As the title says, I am interested in the old history of the lands of Mordor. I know a fair amount of its history ever since Sauron took up residence there, but very little from before that point.
Am I right in thinking that Morgoth created the mountain ranges that surround this land? Was Mordor like Utumno or Angband?
Shelob is said to have lived in her lair long before Sauron settled in Mordor. Is there any particular reason why she chose this place in particular? Has she always been in Mordor, did Ungoliant give birth to Shelob there, or did Shelob travel there? (And if so, what brought her to this place?)
Was Mordor at any point, before Sauron settled there, a "normal" place instead of a land associated with darkness and evil creatures?
What is known of Mordor's history prior to Sauron's arrival?
Answer
There is no known history of Mordor before Shelob's arrival. From her introduction in The Two Towers we can imagine there being a time when Elves and Men travelled that way more frequently, suggesting it wasn't always a place of terror and dread, though Sauron moving in rather ruined the neighbourhood:
How Shelob came there, flying from ruin, no tale tells, for out of the Dark Years few tales have come. But still she was there, who was there before Sauron, and before the first stone of Barad-dûr; and she served none but herself, drinking the blood of Elves and Men, bloated and grown fat with endless brooding on her feasts, weaving webs of shadow; for all living things were her food, and her vomit darkness.
[...]
[L]ong now had she been hungry, lurking in her den, while the power of Sauron grew, and light and living things forsook his borders; and the city in the valley was dead, and no Elf or Man came near, only the unhappy Orcs.
The Two Towers Book IV Chapter 9: "Shelob's Lair"
This passage also suggests that Shelob wasn't born there, but came from somewhere else; most likely she came from Nan Dungortheb or the Ered Gorgoroth, where her mother Ungoliant dwelt in the First Age.
That being said, you're likely right that the land was a remnant of Morgoth's destructive influence; though there's no evidence that he specifically shaped the land or raised either the Ephel Dúath or the Ered Lithui, Christopher Tolkien, at least, believes that the volcano was Morgoth's doing:
Orodruin and its eruptions - which were not made by Sauron but were a relic of the devastating works of Melkor in the long First Age.
The History of Middle-earth XII The Peoples of Middle-earth Chapter XIII: "Last Writings" Notes
There is the possibility that people lived in Mordor prior to Sauron taking over; we're told that there are fertile areas around Nurn, suitable for growing crops:
Neither [Sam] nor Frodo knew anything of the great slave-worked fields away south in this wide realm, beyond the fumes of the Mountain by the dark sad waters of Lake Núrnen
Return of the King Book VI Chapter 2: "The Land of Shadow"

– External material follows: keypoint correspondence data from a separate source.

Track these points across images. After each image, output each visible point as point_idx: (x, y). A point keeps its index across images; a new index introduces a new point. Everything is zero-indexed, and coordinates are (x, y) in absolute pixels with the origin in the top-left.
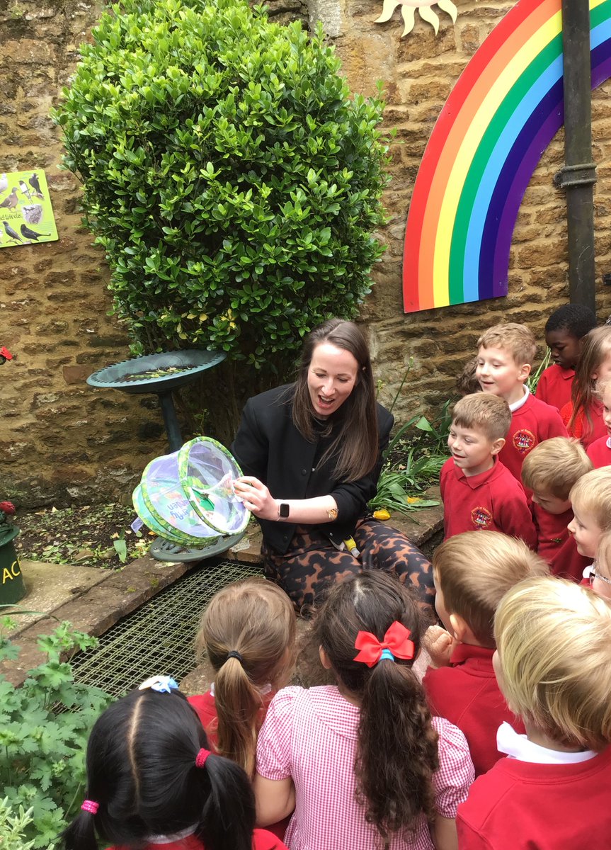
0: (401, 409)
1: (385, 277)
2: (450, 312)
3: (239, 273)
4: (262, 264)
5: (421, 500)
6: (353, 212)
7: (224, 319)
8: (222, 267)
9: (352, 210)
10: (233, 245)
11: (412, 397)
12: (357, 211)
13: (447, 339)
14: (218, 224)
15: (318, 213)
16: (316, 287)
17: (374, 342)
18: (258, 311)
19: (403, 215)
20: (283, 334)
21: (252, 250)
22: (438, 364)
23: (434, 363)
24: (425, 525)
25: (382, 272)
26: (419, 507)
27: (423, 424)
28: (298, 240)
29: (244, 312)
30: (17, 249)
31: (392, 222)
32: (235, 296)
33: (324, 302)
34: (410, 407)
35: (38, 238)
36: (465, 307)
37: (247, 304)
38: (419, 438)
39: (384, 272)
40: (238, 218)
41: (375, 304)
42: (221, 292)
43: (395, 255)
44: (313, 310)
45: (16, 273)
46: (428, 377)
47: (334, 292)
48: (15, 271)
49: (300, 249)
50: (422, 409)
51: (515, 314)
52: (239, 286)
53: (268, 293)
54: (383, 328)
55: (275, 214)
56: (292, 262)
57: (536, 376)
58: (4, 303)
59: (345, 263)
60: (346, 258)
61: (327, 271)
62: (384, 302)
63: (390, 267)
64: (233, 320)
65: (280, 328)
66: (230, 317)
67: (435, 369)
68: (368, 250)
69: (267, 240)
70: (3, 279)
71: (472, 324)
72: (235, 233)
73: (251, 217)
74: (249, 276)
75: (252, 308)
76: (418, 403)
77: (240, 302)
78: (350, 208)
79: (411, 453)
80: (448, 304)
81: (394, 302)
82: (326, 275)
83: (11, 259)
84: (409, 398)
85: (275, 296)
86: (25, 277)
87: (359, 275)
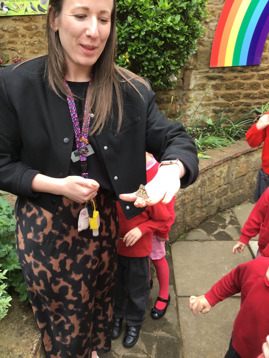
0: (201, 113)
1: (204, 48)
2: (232, 69)
3: (134, 34)
4: (145, 30)
5: (203, 155)
6: (193, 9)
7: (124, 57)
8: (126, 30)
9: (192, 8)
10: (132, 19)
11: (207, 109)
12: (195, 9)
13: (228, 83)
14: (127, 7)
15: (176, 6)
16: (169, 45)
17: (193, 80)
18: (140, 54)
19: (217, 18)
20: (150, 67)
21: (141, 23)
22: (221, 94)
23: (220, 94)
24: (202, 165)
25: (202, 46)
26: (201, 158)
27: (210, 122)
28: (163, 19)
29: (133, 54)
30: (35, 16)
31: (211, 21)
32: (130, 45)
33: (172, 54)
34: (205, 113)
35: (45, 12)
36: (239, 68)
37: (135, 50)
38: (206, 128)
39: (203, 46)
40: (136, 6)
41: (196, 61)
42: (124, 43)
43: (210, 38)
44: (166, 57)
45: (34, 28)
46: (216, 100)
47: (177, 49)
48: (34, 27)
49: (164, 23)
50: (211, 114)
51: (262, 74)
52: (133, 40)
53: (146, 45)
54: (198, 74)
55: (155, 5)
56: (160, 30)
57: (267, 105)
58: (28, 42)
59: (185, 35)
60: (186, 33)
61: (176, 37)
62: (201, 61)
63: (206, 44)
64: (128, 58)
65: (150, 65)
66: (127, 56)
67: (220, 97)
68: (197, 30)
69: (149, 18)
70: (28, 30)
71: (241, 77)
72: (134, 13)
73: (143, 5)
74: (138, 35)
75: (137, 52)
76: (209, 112)
77: (132, 49)
78: (191, 7)
79: (202, 134)
80: (231, 66)
81: (206, 61)
82: (175, 39)
83: (32, 21)
84: (205, 109)
85: (149, 47)
86: (38, 30)
87: (191, 42)
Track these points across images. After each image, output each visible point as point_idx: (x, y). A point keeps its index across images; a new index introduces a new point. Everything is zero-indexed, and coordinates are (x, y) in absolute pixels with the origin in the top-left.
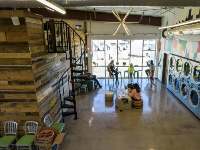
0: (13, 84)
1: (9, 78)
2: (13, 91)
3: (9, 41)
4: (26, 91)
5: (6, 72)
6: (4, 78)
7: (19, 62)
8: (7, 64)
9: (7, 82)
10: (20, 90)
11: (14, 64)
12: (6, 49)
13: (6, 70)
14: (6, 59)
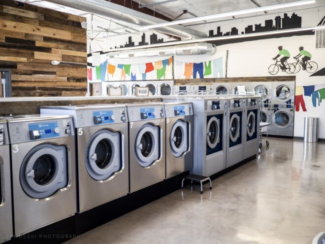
0: (71, 81)
1: (69, 75)
2: (70, 87)
3: (73, 40)
4: (79, 88)
5: (67, 68)
6: (64, 74)
7: (78, 59)
8: (69, 61)
9: (66, 78)
10: (75, 87)
11: (74, 61)
12: (70, 47)
13: (67, 66)
14: (69, 56)
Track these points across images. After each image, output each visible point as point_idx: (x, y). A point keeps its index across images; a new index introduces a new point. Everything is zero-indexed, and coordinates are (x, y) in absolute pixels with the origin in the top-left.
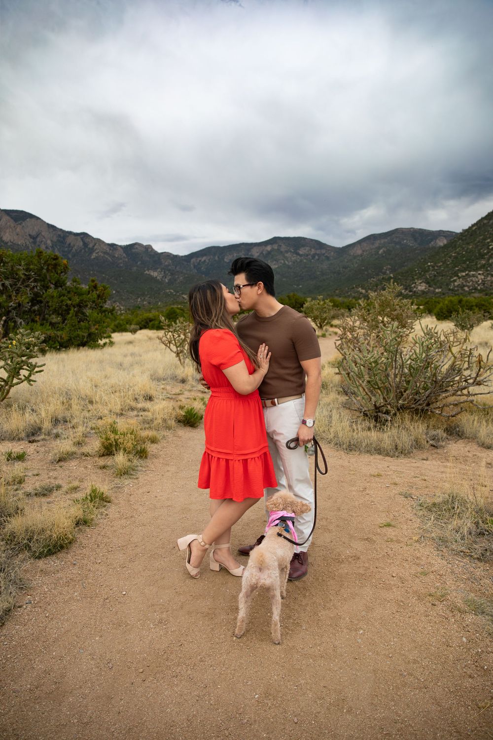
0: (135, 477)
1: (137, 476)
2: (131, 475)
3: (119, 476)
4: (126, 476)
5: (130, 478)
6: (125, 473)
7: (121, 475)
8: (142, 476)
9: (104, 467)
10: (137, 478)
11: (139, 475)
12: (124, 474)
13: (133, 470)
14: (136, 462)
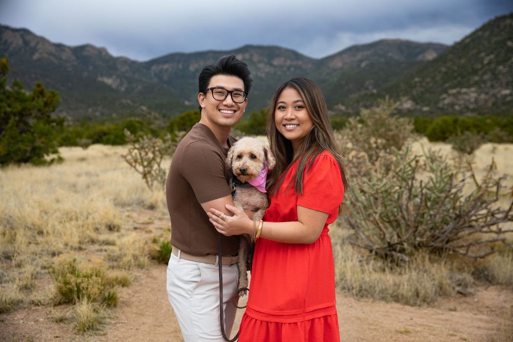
0: (102, 333)
1: (105, 332)
2: (98, 330)
3: (81, 332)
4: (90, 332)
5: (96, 334)
6: (90, 327)
7: (85, 331)
8: (111, 330)
9: (61, 320)
10: (105, 335)
11: (108, 329)
12: (87, 329)
13: (100, 323)
14: (104, 312)
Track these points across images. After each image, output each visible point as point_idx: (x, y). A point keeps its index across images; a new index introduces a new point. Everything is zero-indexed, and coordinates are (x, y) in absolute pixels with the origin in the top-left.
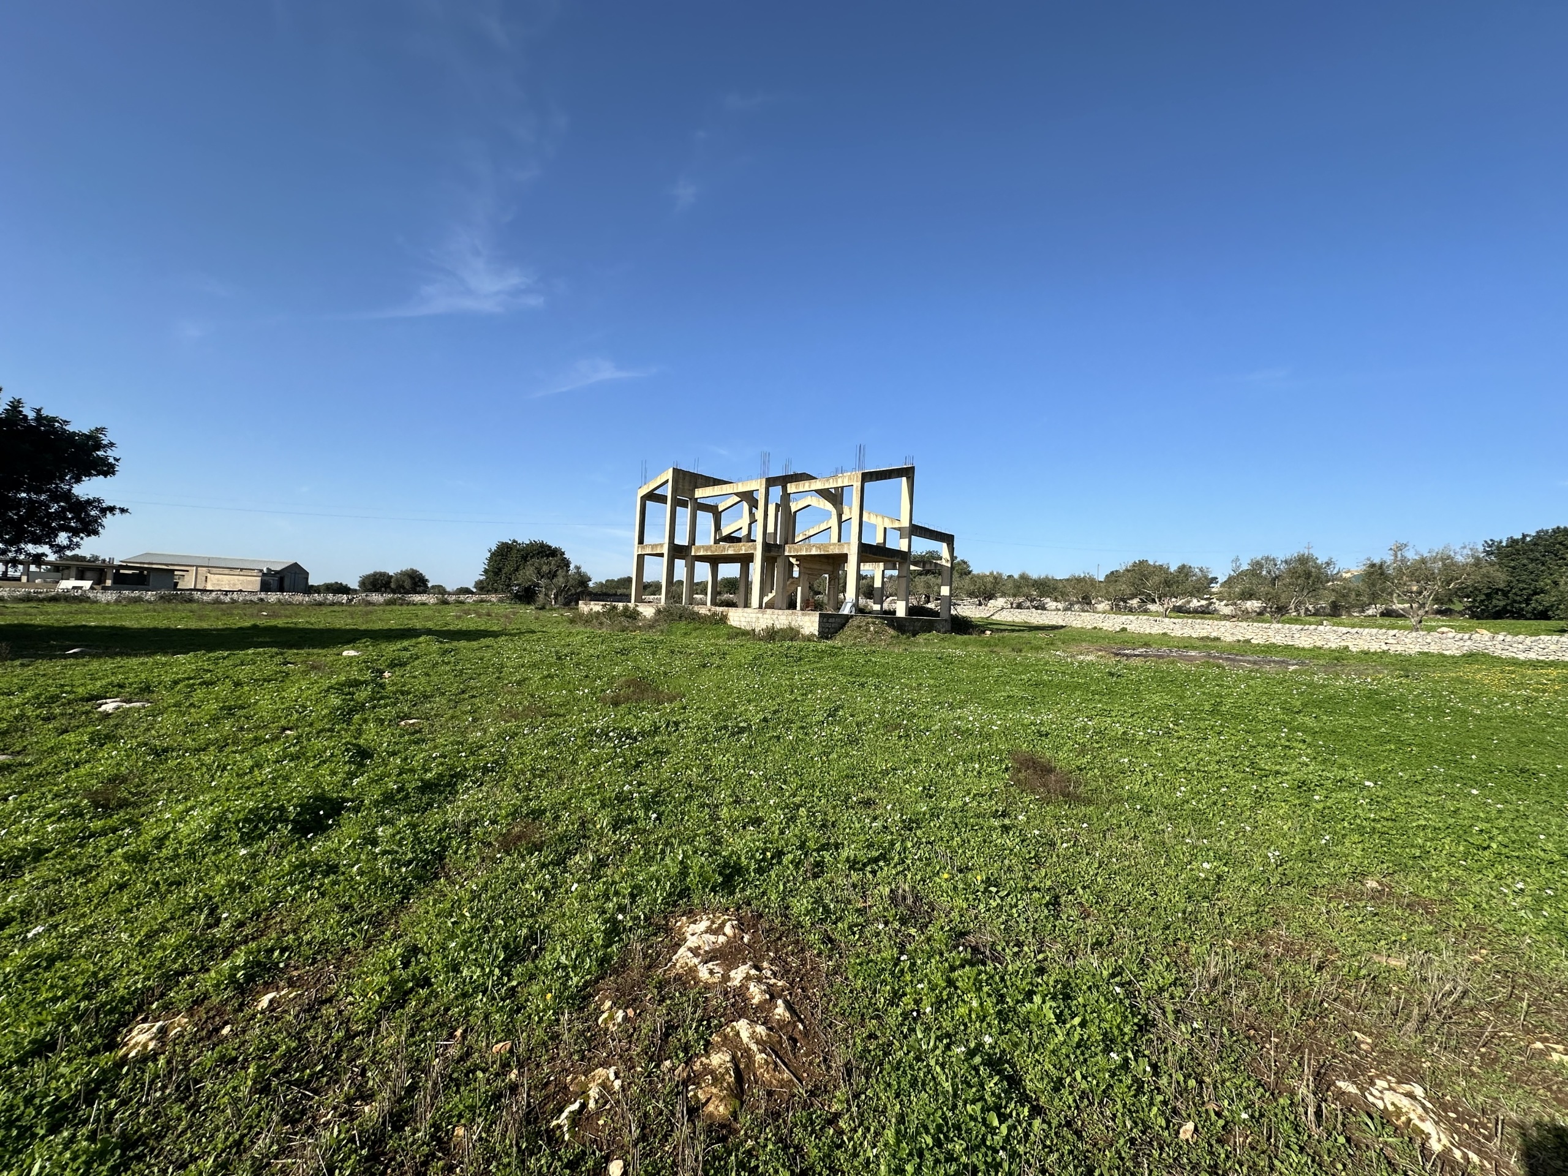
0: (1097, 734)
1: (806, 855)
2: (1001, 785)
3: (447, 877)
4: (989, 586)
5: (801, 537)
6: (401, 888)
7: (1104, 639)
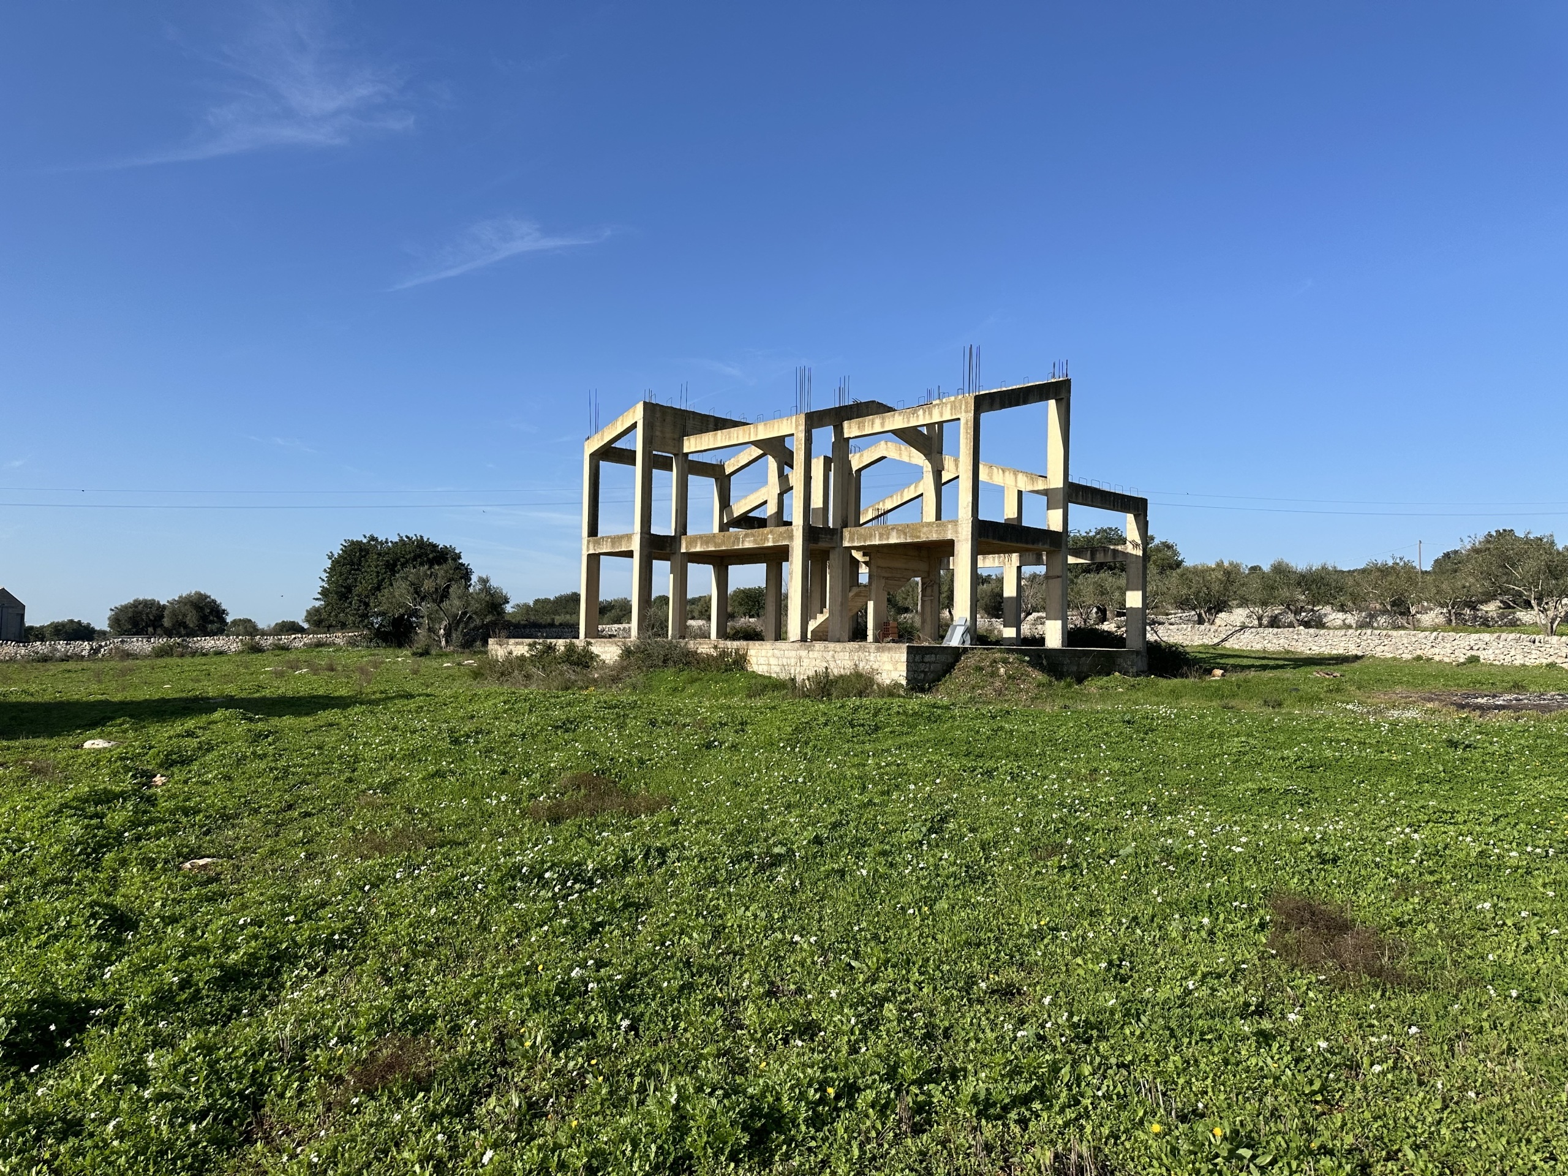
0: (1430, 856)
1: (898, 1092)
2: (1252, 955)
3: (268, 1140)
4: (1216, 587)
5: (870, 516)
6: (189, 1160)
7: (1436, 677)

If anyone lived in Mordor, presumably they would have lived there; that's a big "if", of course, and we have no evidence that anyone other than Sauron's slaves did live there.
But that's really all we can say; the history of Middle-earth in the First Age is almost exclusively concerned with Beleriand, and we don't get much of a history of the more easterly lands until after the War of Wrath.